Bir Damla Su

Türkiye su zengini bir ülke değil. Ülkemizde "kullanılabilir su" miktarı ortalama 1400 metreküptür. İçtiğimiz, kullandığımız, barajda toplayıp sulama yaptığımız, elektrik ürettiğimiz su...Bu rakam Batı Avrupa'da 5 bin metreküptür!

Onun içindir ki, tarihte sanayi devrimini yaratacak tarımsal servet birikimi Batı Avrupa'da oluştu. Bilime öncülük edecek şehirli girişimci sınıf da Batı Avrupa'daki tarımsal servetin eseriydi. Biz ise bin yıl bozkırla boğuştuk!

Metin Erksan'ın 1963'teki "Susuz Yaz" filmi, aslında bozkırdaki dramın muhteşem bir belgeseliydi. İçme suyu bile büyük bir dertti Anadolu'da, sulama yaparak bahçeciliği, sebzeciliği, çiçekçiliği nasıl geliştirebilirdik? Mecburen bin yıl ekincilik yaptık!

İç Anadolu'da bahçecilik ve sebzecilik son elli, yüz yılın eseridir. Susuz bozkır "sulama kültürü"nün gelişmesini de engelledi.

Sulama kültürü?
Bakın, dağları delerek Harran Ovası'na su akıttık ama "sulama kültürü"müz olmadığı için, dahası suyun fenni kullanımına da büsbütün yabancı olduğumuz için, "aşırı sulama" yüzünden Harran Ovası'nda tuzlanma ve çoraklaşma başladı!

Bakın, İç Anadolu'da yeraltı sularını hovarda kullanarak çölleşmeye yol açtık!
Bakın, şehirlerimizde kaldırım yaparken ağaçları boğuyoruz! Yağmur suları ağaç diplerine gelmesin, boşa akıp gitsin diye ağaç diplerini beton bariyerlerle kapatıyoruz! Hiçbirimiz de belediye başkanımızı uyarmıyoruz, ağaçları niye boğuyorsunuz diye!

Halbuki çağımızda suyu verimli kullanmanın teknikleri var. Hidroloji Yüksek Mühendisi Dr. Cengiz Doğangönül ve Peysaj Mimarı Özlen Doğangönül'ün "Küçük ve Orta Ölçekli Yağmur Suyu Kullanımı" adlı 400 sayfalık bir kitabı bunun bir örneği.
(Adres: info@teknikyayinevi.com.tr)

Belediyeler ve siteler akıp giden yağmur sularını nasıl "kullanılabilir su" haline getirebilirler? Kitabın konusu bu. "Çatı sistemleri" ya da "yağmur bahçeleri" gibi ciddi su tasarrufu sağlayan uygulamalar anlatılıyor. Bunlar uygulansa, Türkiye'nin en kurak yöresi olan Konya bile su bakımından kendine yeterli hale gelebilecek...

Damlayan musluk!
Madem suya muhtaç bir ülkeyiz, bizden dört beş kat fazla yağmur alan Avrupa'nın kullandığı bu sistemleri biz niye kullanmayalım?! Bunların bir kısmını belediyeler yapabilir! Ağaçların yağmur sularından yararlanmasını sağlamak bile büyük bir başarı olur.

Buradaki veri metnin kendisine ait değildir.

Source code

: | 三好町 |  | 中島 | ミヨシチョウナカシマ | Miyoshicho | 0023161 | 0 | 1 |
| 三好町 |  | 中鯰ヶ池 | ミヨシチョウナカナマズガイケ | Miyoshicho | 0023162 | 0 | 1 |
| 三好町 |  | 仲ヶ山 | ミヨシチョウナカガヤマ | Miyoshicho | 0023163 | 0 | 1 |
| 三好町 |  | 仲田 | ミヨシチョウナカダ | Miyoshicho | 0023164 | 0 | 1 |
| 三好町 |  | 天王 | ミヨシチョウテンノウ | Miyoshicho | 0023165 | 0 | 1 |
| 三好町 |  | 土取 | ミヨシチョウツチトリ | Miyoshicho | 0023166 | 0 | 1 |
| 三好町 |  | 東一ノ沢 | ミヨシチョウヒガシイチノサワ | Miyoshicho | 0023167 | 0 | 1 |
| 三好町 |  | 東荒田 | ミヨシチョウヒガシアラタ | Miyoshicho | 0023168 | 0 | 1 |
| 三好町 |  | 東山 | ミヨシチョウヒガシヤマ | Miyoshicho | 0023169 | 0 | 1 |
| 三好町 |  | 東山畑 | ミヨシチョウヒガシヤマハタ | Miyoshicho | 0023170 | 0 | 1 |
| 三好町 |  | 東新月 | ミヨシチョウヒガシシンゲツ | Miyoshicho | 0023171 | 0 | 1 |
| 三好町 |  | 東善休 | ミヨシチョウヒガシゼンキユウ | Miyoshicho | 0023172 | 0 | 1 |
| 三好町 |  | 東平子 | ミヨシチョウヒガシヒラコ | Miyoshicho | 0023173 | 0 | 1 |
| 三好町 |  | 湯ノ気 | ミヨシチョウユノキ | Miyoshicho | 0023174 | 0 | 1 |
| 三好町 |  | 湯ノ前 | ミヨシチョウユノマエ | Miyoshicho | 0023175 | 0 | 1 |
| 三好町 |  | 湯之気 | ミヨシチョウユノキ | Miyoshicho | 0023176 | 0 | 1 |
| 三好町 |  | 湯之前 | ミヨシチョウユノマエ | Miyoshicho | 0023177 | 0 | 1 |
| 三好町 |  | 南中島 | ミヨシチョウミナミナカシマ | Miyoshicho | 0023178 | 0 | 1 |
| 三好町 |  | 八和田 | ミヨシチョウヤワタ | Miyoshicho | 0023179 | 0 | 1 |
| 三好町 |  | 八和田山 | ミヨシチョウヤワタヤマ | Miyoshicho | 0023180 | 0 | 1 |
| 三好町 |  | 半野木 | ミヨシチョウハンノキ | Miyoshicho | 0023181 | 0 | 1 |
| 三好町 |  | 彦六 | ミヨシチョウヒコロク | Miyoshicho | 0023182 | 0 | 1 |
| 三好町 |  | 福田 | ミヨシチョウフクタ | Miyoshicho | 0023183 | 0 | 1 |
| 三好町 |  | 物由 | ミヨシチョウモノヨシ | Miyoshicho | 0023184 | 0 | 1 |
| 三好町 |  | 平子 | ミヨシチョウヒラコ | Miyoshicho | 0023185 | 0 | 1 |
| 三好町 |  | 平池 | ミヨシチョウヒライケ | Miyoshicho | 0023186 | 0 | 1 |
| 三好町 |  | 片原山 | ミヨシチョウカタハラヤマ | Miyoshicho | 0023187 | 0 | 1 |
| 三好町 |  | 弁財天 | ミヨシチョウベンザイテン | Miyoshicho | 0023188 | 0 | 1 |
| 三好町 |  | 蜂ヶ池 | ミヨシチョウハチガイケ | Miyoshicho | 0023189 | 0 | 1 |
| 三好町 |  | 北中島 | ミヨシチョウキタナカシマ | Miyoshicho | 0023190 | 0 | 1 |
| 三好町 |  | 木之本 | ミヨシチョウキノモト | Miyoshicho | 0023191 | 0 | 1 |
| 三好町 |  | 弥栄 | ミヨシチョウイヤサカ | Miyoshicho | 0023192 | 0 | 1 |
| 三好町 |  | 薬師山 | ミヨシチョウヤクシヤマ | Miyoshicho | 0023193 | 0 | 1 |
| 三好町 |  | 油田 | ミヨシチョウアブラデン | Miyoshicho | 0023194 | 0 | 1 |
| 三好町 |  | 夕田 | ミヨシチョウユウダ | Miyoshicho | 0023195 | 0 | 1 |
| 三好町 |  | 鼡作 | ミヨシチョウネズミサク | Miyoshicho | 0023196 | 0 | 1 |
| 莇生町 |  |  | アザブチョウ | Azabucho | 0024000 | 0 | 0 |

Yağmur sularını "kullanılabilir su" haline getirmek için imar planlarına zorunlu hükümler konulabilir.Bu teknikleri kendimiz uygulayabiliriz üstelik. Damlayan musluğu kapatmak bile tasarruftur.Bu sene susuzluktan çok sıkıntı çekeceğiz. Gelecek sıkıntılı gözüküyor.

Bunun korkunç politik sonuçları da olabilir. Türkiye'nin Atatürk Barajı'nı yapmasını engellemek için kredi musluklarını kapattıran veya terör yaptıran politik güçler, bir damla suyun "bir damla kan" değerine gelmesi durumunda neler yapmazlar?!

Kaygımız uyarıcı olmalı, paranoya haline gelmemelidir. Siyasi komplo teorilerine kapılmak yerine, GAP'taki tuzlanmanın tedbirini almak, damlayan musluğu kapatmak, yağmur sularından ağaçların yararlanmasını sağlamak, yağmur suyunu "kullanılabilir su" haline dönüştürme bilincini ve projelerini geliştirmek daha akıllıca bir davranış olacaktır.